I think it's true. Like Moby Dick.
I heard this story while visiting Boise, Idaho more than twenty years ago. Here’s what I heard: an inmate was released from the Idaho State penitentiary there in Boise Idaho. Arthur ( Something ) was his name, and he had done quite a number of years in the slammer. Having no employable skills, he tried to get some work, but when he struck out so many times he finally took a job to rub someone out. With no experience, all he could negotiate was one dollar for the job. He was informed that the victim did their grocery shopping on Tuesdays at the M&W market on Broadway. He made his plan to wait in the parking lot of the market. He would simply use his bare hands, since he had no funds to get a real weapon. The victim came to her car with a cart full of groceries, and Art made his move and put his hands on her throat and strangled the victim. He knew he would get his payday now. Just then another concerned citizen jumped in to try to rescue the woman but alas, he strangled him as well. Arthur was immediately apprehended by police who quickly arrived to the location.

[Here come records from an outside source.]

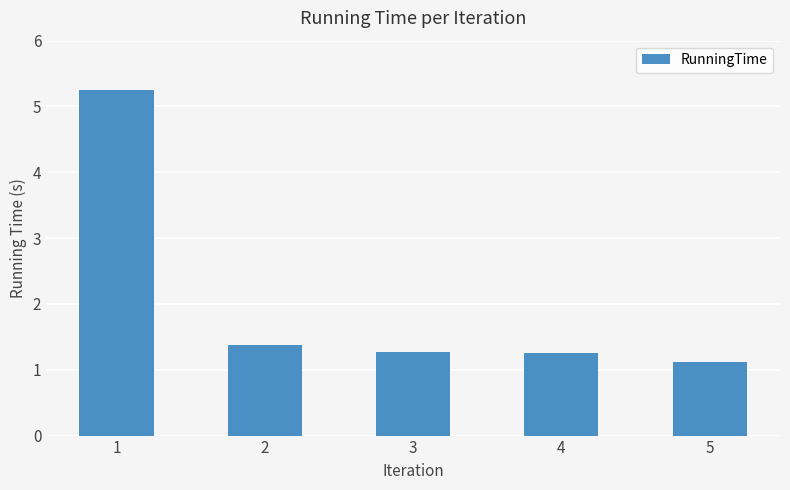

The chart shows a value of 5.2 at 1. True or false?

True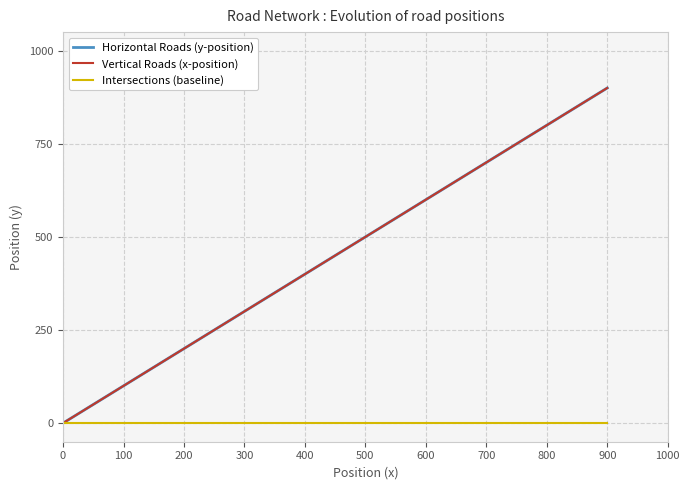

True or false: Horizontal Roads (y-position) has more than 0 points higher than both neighbors.

False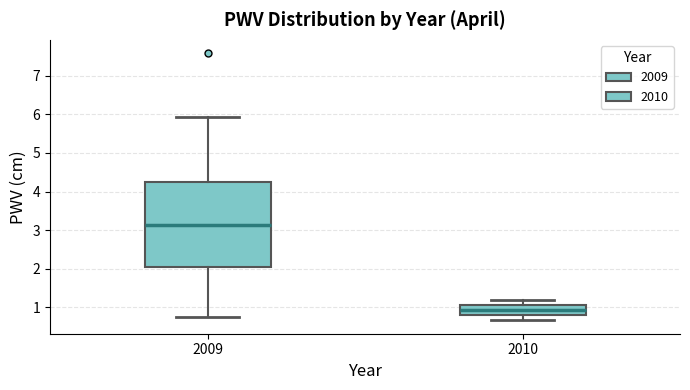

Which box's median line is the lowest?

2010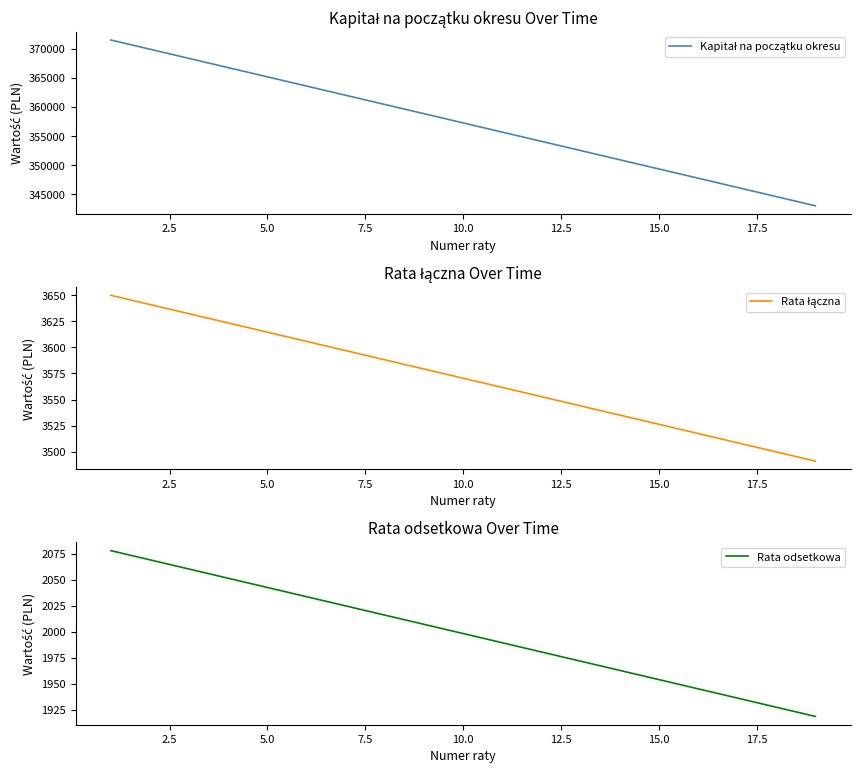

What is the average value of the Rata odsetkowa series?

1998.4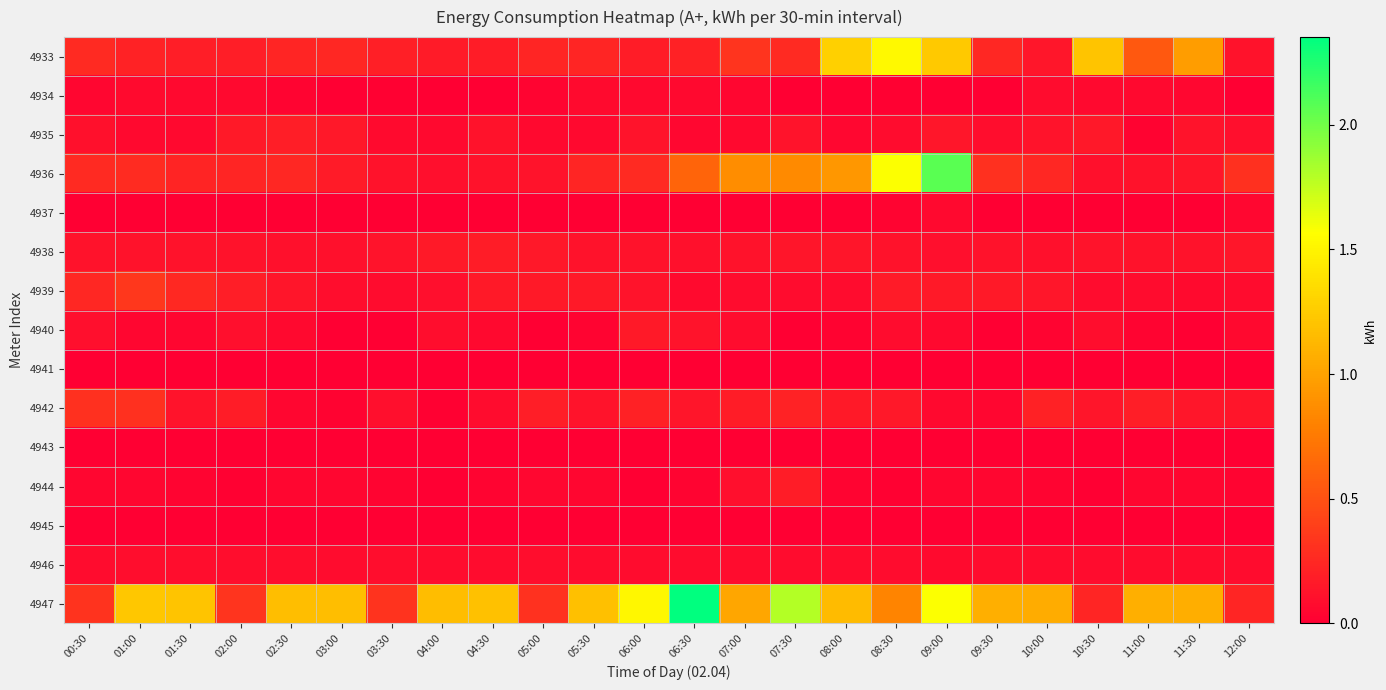

What is the maximum value shown in the chart?

2.4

The next day the headline on the crime section of the Idaho Statesman said: ARTIE CHOKES TWO FOR A DOLLAR AT M&W MARKET!
@Dr-GO said in A little humour:
@BigDub said in A little humour:
What did you mean by "sky"?
Ahhhhhhhh my personal editor is back!
Hahaha
@Dr-GO said in A little humour:
grune, sadly this is true. When I was a graduate student at Colorado State, I would sky often at Copper Mountain where there would be large groups of "tourists" coming up to sky our Rockies. I rode a lift with a College student from Texas hitting the slopes for the first time, and I was reassuring him how great the snow was in Colorado. He said, Oh, sure, not surprising since Colorado was right on the border to Canada.
What did you mean by "sky"?
@Dr-GO said in A little humour:
@BigDub said in A little humour:
You mean, North Dakota?
I do... butt you gotta admit, this is a more southern exposure
Uh.......last I checked, Canada looks to be North and continues in that persuasion.
I actually have some friends in Canada. All work for Universities. Sasquatch is not involved in any of this.
@Curlydoc said in Phony players:
@BigDub Wasn’t Klink’s brother a famous conductor?
I think I remember that being the storyline.
The way he played Klink was brilliant, in my opinion. I understand that was the only way he agreed to do the part.